> **What you are asked to do**:
Would you reproduce each line below exactly, leaving every picture out?

[Before-and-after page screenshots]
+ + + + +
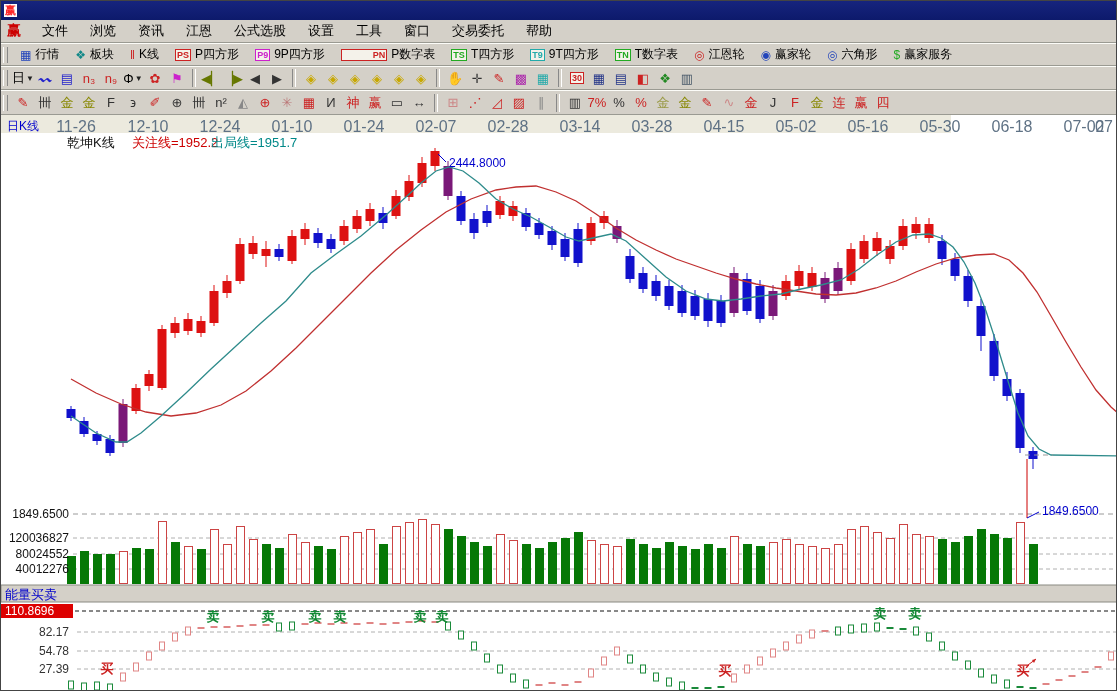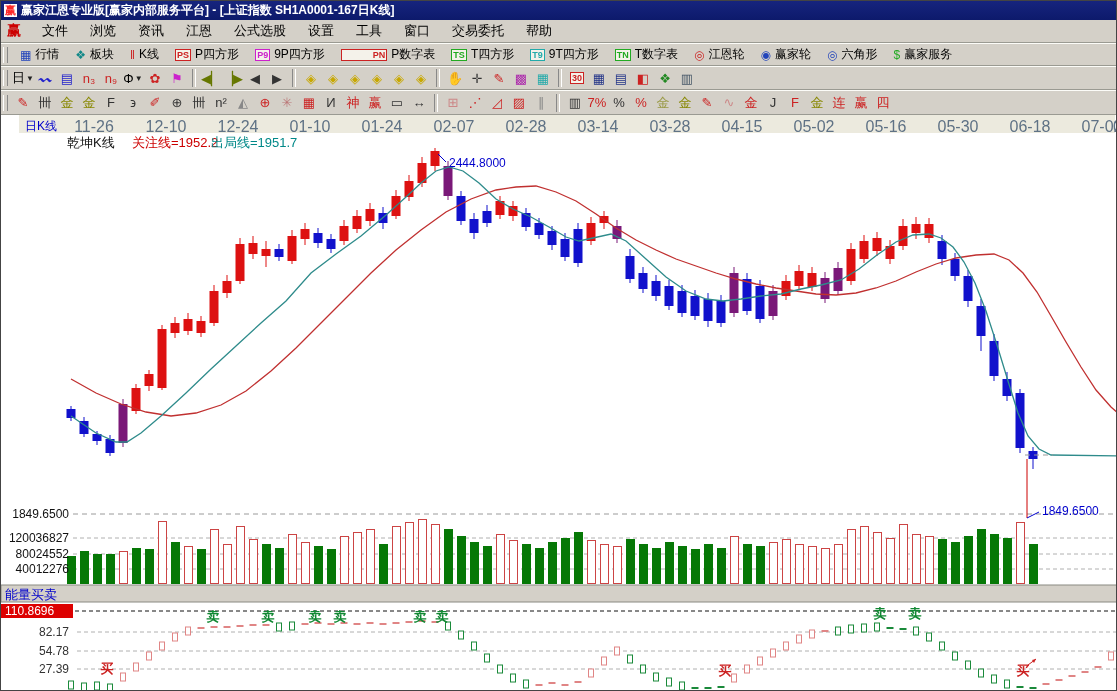--- a/index.html
+++ b/index.html
@@ -22,33 +22,32 @@
   .tb3{top:89px;height:25px;}
   .grip{width:3px;height:16px;border-left:1px solid #fff;border-right:1px solid #888;margin:0 4px 0 2px;}
   .titem{display:flex;align-items:center;gap:4px;padding:0 8px;font-size:12px;height:20px;cursor:default;}
   .ticon{font-size:12px;line-height:12px;}
   .ibox{font-size:9px;font-weight:bold;border:1px solid;padding:0 1px;line-height:10px;background:#f4f2ea;}
   .tbtn{min-width:22px;height:20px;display:flex;align-items:center;justify-content:center;font-size:13px;cursor:default;}
   .tbtn .ibox{font-size:9px;}
   .tsep{width:2px;height:18px;border-left:1px solid #888;border-right:1px solid #fff;margin:0 4px;}
   .caret{font-size:8px;margin-left:1px;color:#222;}
   
-  .daterow{position:absolute;left:18px;top:114px;width:1096px;height:18px;background:#eceade;border-bottom:1px solid #999;}
+  .daterow{position:absolute;left:0;top:114px;width:950px;height:18px;background:#eceade;border-bottom:1px solid #999;}
   .klabel{position:absolute;left:6px;top:3px;color:#0000cc;font-size:12px;}
   .dlab{position:absolute;top:3px;font-size:16px;color:#5f7285;transform:translateX(-50%);white-space:nowrap;}
   
   .chartwrap{position:absolute;left:0;top:132px;width:1117px;height:559px;background:#fff;}
 </style>
 </head>
 <body>
 
 <div class="app">
   <div class="titlebar">
     <span class="tlogo">赢</span>
-    <span>赢家江恩专业版[赢家内部服务平台] - [上证指数  SH1A0001-167日K线]</span>
   </div>
 
   <div class="menubar" id="menubar">
     <span class="mlogo">赢</span>
   <span class="mitem">文件</span>
       <span class="mitem">浏览</span>
       <span class="mitem">资讯</span>
       <span class="mitem">江恩</span>
       <span class="mitem">公式选股</span>
       <span class="mitem">设置</span>

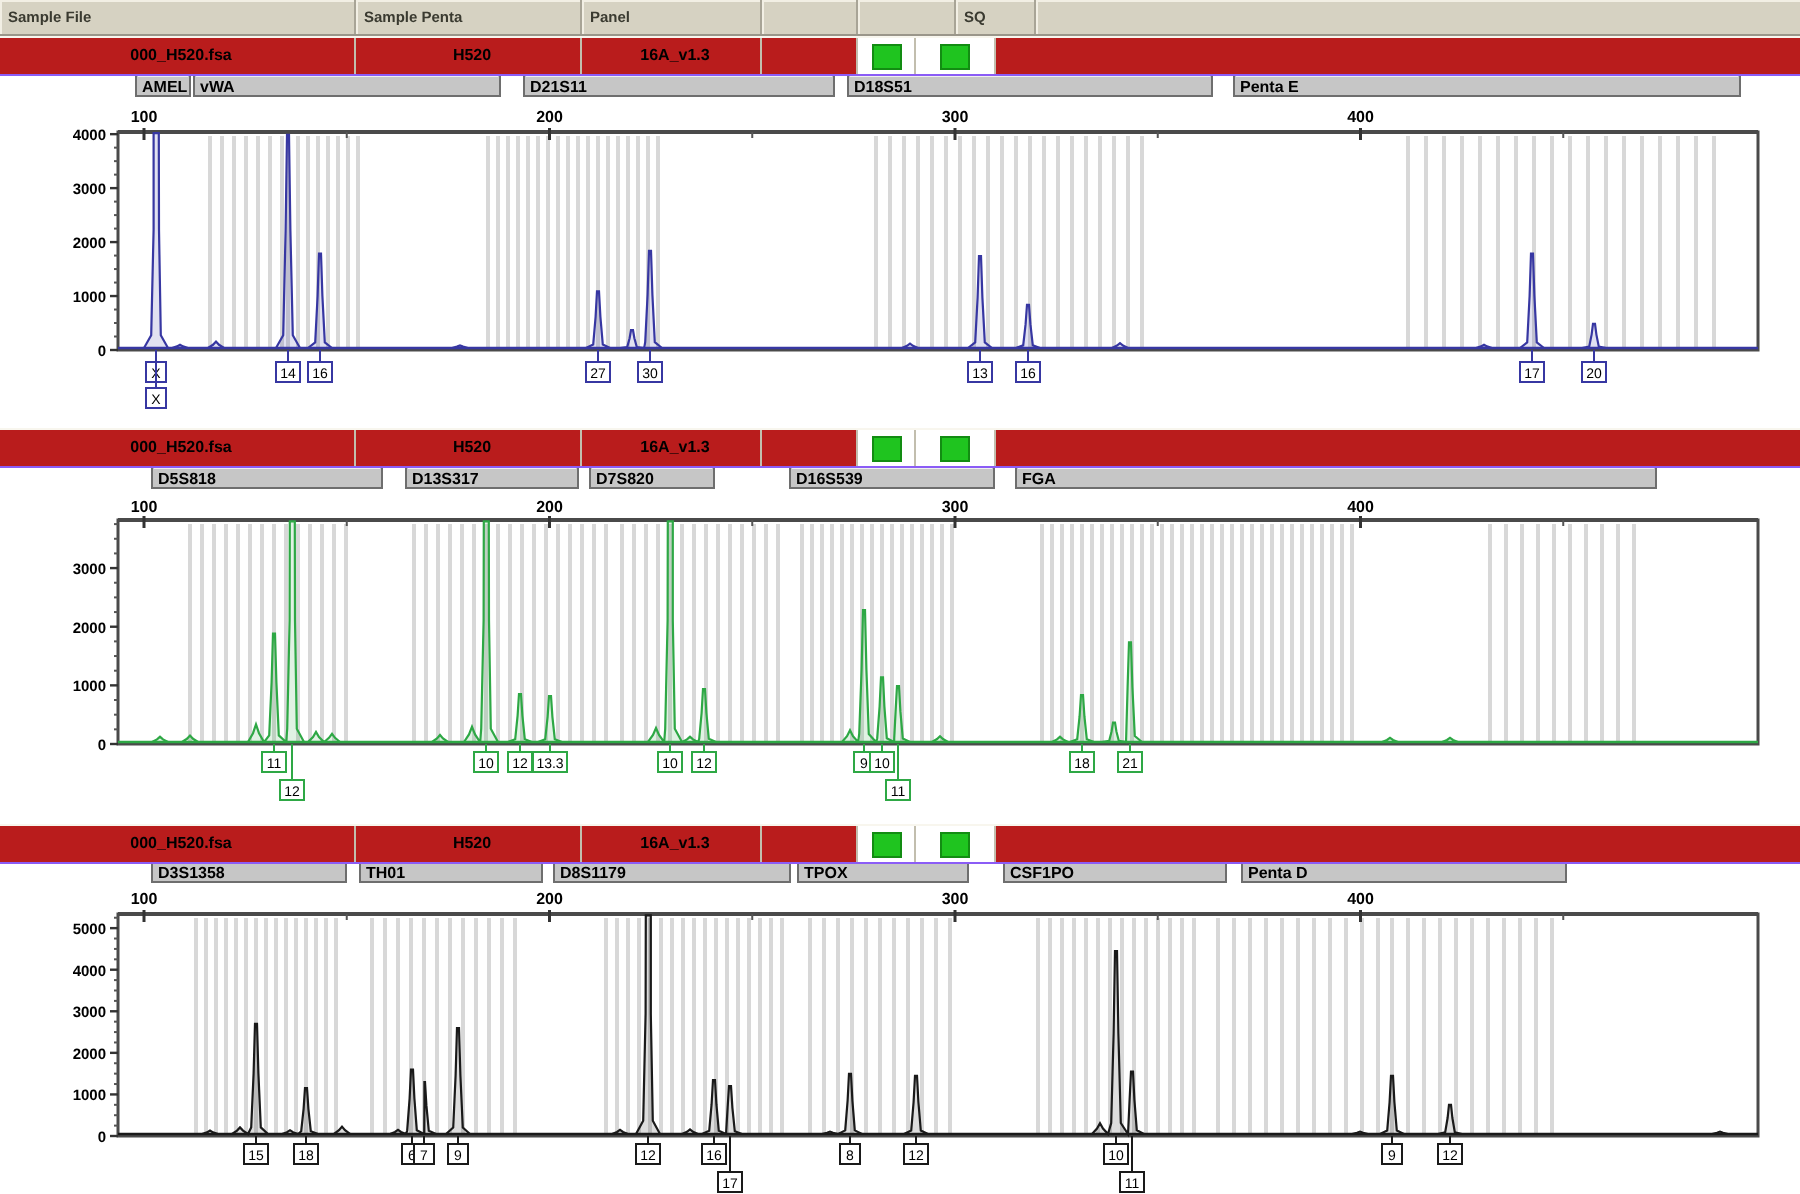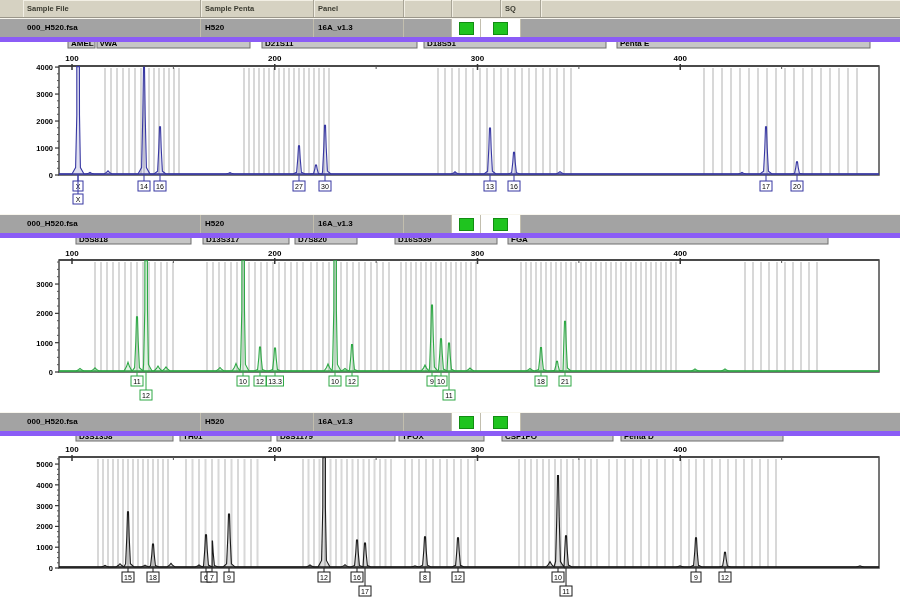--- a/index.html
+++ b/index.html
@@ -3,24 +3,24 @@
 <meta charset="utf-8">
 <style>
   html,body{margin:0;padding:0;background:#fff;}
   .app{position:relative;width:900px;height:597px;background:#ffffff;overflow:hidden;
        font-family:"Liberation Sans", sans-serif;}
   .row{position:absolute;left:0;width:900px;display:flex;}
   .hdr{top:0;height:17px;background:#d6d2c2;border-bottom:1px solid #9a968a;}
   .hdr .cell{font-size:7.5px;font-weight:bold;color:#3a3a30;line-height:17px;padding-left:4px;
        border-right:1px solid #a8a496;box-sizing:border-box;white-space:nowrap;overflow:hidden;
        box-shadow:inset 1px 1px 0 #f2efe4;}
-  .val{height:18px;background:#a3a3a3;border-top:1px solid #f8f6ee;border-bottom:5px solid #8b5cf6;}
+  .val{height:18px;background:#b91c1c;border-top:1px solid #f8f6ee;border-bottom:1px solid #8b5cf6;text-align:center;}
   .val .cell{font-size:8px;font-weight:bold;color:#000;line-height:17px;padding-left:4px;
        border-right:1px solid #c2beae;box-sizing:border-box;white-space:nowrap;overflow:hidden;}
-  .cell.c0{width:178px;margin-left:23px;} .cell.c1{width:113px;} .cell.c2{width:90px;}
+  .cell.c0{width:178px;} .cell.c1{width:113px;} .cell.c2{width:90px;}
   .cell.c3{width:34px;padding-left:47px;} .cell.c4{width:29px;padding-left:48px;} .cell.c5{width:40px;}
   .cell.c6{flex:1;border-right:none;}
   .val .statuscell{background:#ffffff;display:flex;align-items:center;justify-content:center;padding-left:0;}
   .gsq{width:15px;height:13px;background:#1fc41f;border:1px solid #128c12;box-sizing:border-box;}
   svg{position:absolute;left:0;top:0;}
   text{font-family:"Liberation Sans", sans-serif;}
 </style>
 </head>
 <body>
+ + + + +
> **Written response**:
--- a/index.html
+++ b/index.html
@@ -22,33 +22,32 @@
   .tb3{top:89px;height:25px;}
   .grip{width:3px;height:16px;border-left:1px solid #fff;border-right:1px solid #888;margin:0 4px 0 2px;}
   .titem{display:flex;align-items:center;gap:4px;padding:0 8px;font-size:12px;height:20px;cursor:default;}
   .ticon{font-size:12px;line-height:12px;}
   .ibox{font-size:9px;font-weight:bold;border:1px solid;padding:0 1px;line-height:10px;background:#f4f2ea;}
   .tbtn{min-width:22px;height:20px;display:flex;align-items:center;justify-content:center;font-size:13px;cursor:default;}
   .tbtn .ibox{font-size:9px;}
   .tsep{width:2px;height:18px;border-left:1px solid #888;border-right:1px solid #fff;margin:0 4px;}
   .caret{font-size:8px;margin-left:1px;color:#222;}
   
-  .daterow{position:absolute;left:18px;top:114px;width:1096px;height:18px;background:#eceade;border-bottom:1px solid #999;}
+  .daterow{position:absolute;left:0;top:114px;width:950px;height:18px;background:#eceade;border-bottom:1px solid #999;}
   .klabel{position:absolute;left:6px;top:3px;color:#0000cc;font-size:12px;}
   .dlab{position:absolute;top:3px;font-size:16px;color:#5f7285;transform:translateX(-50%);white-space:nowrap;}
   
   .chartwrap{position:absolute;left:0;top:132px;width:1117px;height:559px;background:#fff;}
 </style>
 </head>
 <body>
 
 <div class="app">
   <div class="titlebar">
     <span class="tlogo">赢</span>
-    <span>赢家江恩专业版[赢家内部服务平台] - [上证指数  SH1A0001-167日K线]</span>
   </div>
 
   <div class="menubar" id="menubar">
     <span class="mlogo">赢</span>
   <span class="mitem">文件</span>
       <span class="mitem">浏览</span>
       <span class="mitem">资讯</span>
       <span class="mitem">江恩</span>
       <span class="mitem">公式选股</span>
       <span class="mitem">设置</span>

--- a/index.html
+++ b/index.html
@@ -3,24 +3,24 @@
 <meta charset="utf-8">
 <style>
   html,body{margin:0;padding:0;background:#fff;}
   .app{position:relative;width:900px;height:597px;background:#ffffff;overflow:hidden;
        font-family:"Liberation Sans", sans-serif;}
   .row{position:absolute;left:0;width:900px;display:flex;}
   .hdr{top:0;height:17px;background:#d6d2c2;border-bottom:1px solid #9a968a;}
   .hdr .cell{font-size:7.5px;font-weight:bold;color:#3a3a30;line-height:17px;padding-left:4px;
        border-right:1px solid #a8a496;box-sizing:border-box;white-space:nowrap;overflow:hidden;
        box-shadow:inset 1px 1px 0 #f2efe4;}
-  .val{height:18px;background:#a3a3a3;border-top:1px solid #f8f6ee;border-bottom:5px solid #8b5cf6;}
+  .val{height:18px;background:#b91c1c;border-top:1px solid #f8f6ee;border-bottom:1px solid #8b5cf6;text-align:center;}
   .val .cell{font-size:8px;font-weight:bold;color:#000;line-height:17px;padding-left:4px;
        border-right:1px solid #c2beae;box-sizing:border-box;white-space:nowrap;overflow:hidden;}
-  .cell.c0{width:178px;margin-left:23px;} .cell.c1{width:113px;} .cell.c2{width:90px;}
+  .cell.c0{width:178px;} .cell.c1{width:113px;} .cell.c2{width:90px;}
   .cell.c3{width:34px;padding-left:47px;} .cell.c4{width:29px;padding-left:48px;} .cell.c5{width:40px;}
   .cell.c6{flex:1;border-right:none;}
   .val .statuscell{background:#ffffff;display:flex;align-items:center;justify-content:center;padding-left:0;}
   .gsq{width:15px;height:13px;background:#1fc41f;border:1px solid #128c12;box-sizing:border-box;}
   svg{position:absolute;left:0;top:0;}
   text{font-family:"Liberation Sans", sans-serif;}
 </style>
 </head>
 <body>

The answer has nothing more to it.